- _WHAT TO DO_: The lines below starting at the line containing "middle dip: (138, 147)" and ending at the line containing "pinky tip: (150, 186)" are to be repeated exactly, with both ends kept and nothing else added.

- _LISTED ENTRIES_:
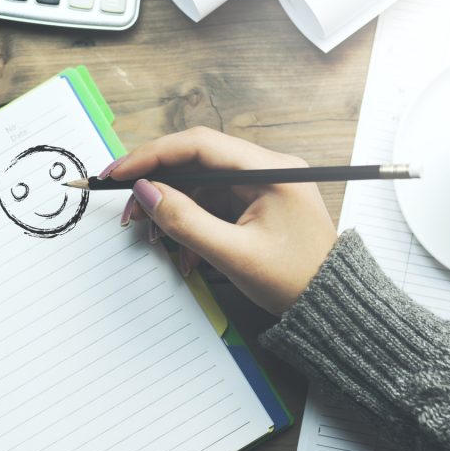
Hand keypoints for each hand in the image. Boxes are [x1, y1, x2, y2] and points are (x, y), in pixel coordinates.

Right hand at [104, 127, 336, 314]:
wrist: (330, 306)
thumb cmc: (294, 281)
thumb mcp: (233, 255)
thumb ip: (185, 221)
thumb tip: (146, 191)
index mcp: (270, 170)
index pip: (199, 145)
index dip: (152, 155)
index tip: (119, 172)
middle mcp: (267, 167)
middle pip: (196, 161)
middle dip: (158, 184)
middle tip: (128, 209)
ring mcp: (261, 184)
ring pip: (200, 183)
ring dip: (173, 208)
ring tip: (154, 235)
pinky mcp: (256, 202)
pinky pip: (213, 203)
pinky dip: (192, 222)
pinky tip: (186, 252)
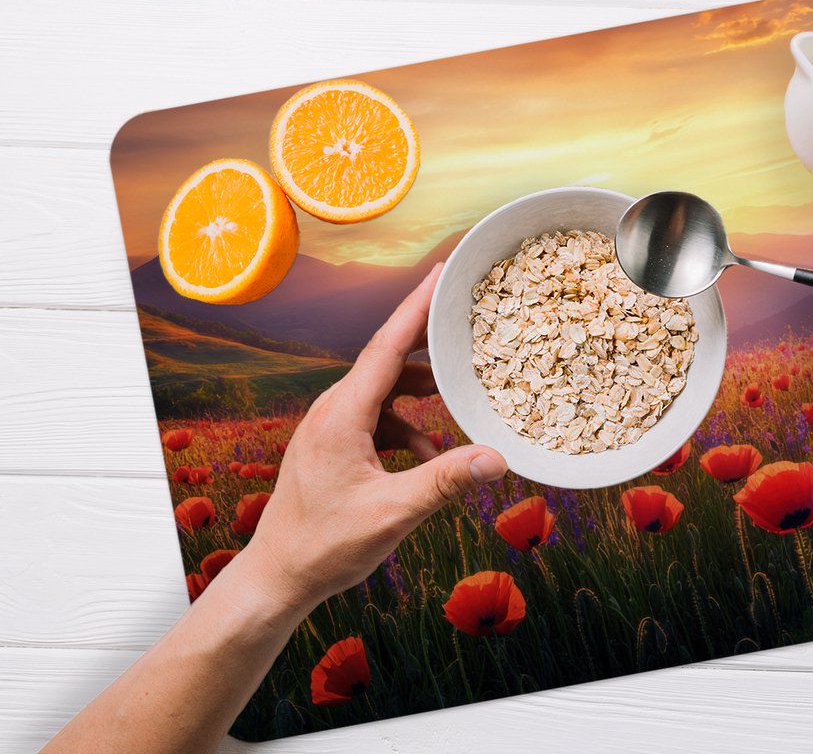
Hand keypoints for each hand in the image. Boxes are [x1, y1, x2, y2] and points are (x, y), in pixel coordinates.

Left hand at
---
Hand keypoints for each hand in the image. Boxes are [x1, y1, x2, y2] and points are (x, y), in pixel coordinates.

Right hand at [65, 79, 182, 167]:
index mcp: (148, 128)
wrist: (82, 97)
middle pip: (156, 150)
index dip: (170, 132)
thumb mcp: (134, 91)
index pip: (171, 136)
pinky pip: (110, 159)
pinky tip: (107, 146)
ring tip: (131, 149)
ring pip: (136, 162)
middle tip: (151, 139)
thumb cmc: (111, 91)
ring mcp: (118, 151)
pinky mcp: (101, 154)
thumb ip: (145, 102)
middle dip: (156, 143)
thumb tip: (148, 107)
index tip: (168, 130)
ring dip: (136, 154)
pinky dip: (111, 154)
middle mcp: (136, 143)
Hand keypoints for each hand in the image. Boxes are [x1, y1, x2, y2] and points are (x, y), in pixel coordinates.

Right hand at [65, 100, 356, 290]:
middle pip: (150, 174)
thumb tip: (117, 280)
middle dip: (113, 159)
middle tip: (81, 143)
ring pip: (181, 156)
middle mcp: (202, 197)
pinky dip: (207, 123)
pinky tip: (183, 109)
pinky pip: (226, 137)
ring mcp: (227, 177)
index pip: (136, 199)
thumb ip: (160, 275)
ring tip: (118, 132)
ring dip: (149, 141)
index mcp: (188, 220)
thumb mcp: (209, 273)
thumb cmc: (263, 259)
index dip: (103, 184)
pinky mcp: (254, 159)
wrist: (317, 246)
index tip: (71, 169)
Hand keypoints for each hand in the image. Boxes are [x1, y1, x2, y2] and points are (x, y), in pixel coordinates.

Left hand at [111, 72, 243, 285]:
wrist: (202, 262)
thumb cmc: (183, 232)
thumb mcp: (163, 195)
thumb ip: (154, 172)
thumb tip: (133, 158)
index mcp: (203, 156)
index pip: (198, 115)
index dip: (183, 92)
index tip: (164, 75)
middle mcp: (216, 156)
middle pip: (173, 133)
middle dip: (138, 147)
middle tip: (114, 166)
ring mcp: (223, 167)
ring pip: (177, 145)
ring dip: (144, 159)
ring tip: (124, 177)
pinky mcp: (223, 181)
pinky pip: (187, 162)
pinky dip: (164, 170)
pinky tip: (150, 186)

- _ANSWER TO THE PROBLEM_:
middle dip: (138, 147)
middle tip: (114, 166)
ring mcp: (223, 167)
ring pip: (177, 145)
ring dip: (144, 159)
ring tip: (124, 177)
pinky mcp: (223, 181)
pinky pip: (187, 162)
pinky dip: (164, 170)
pinky tip: (150, 186)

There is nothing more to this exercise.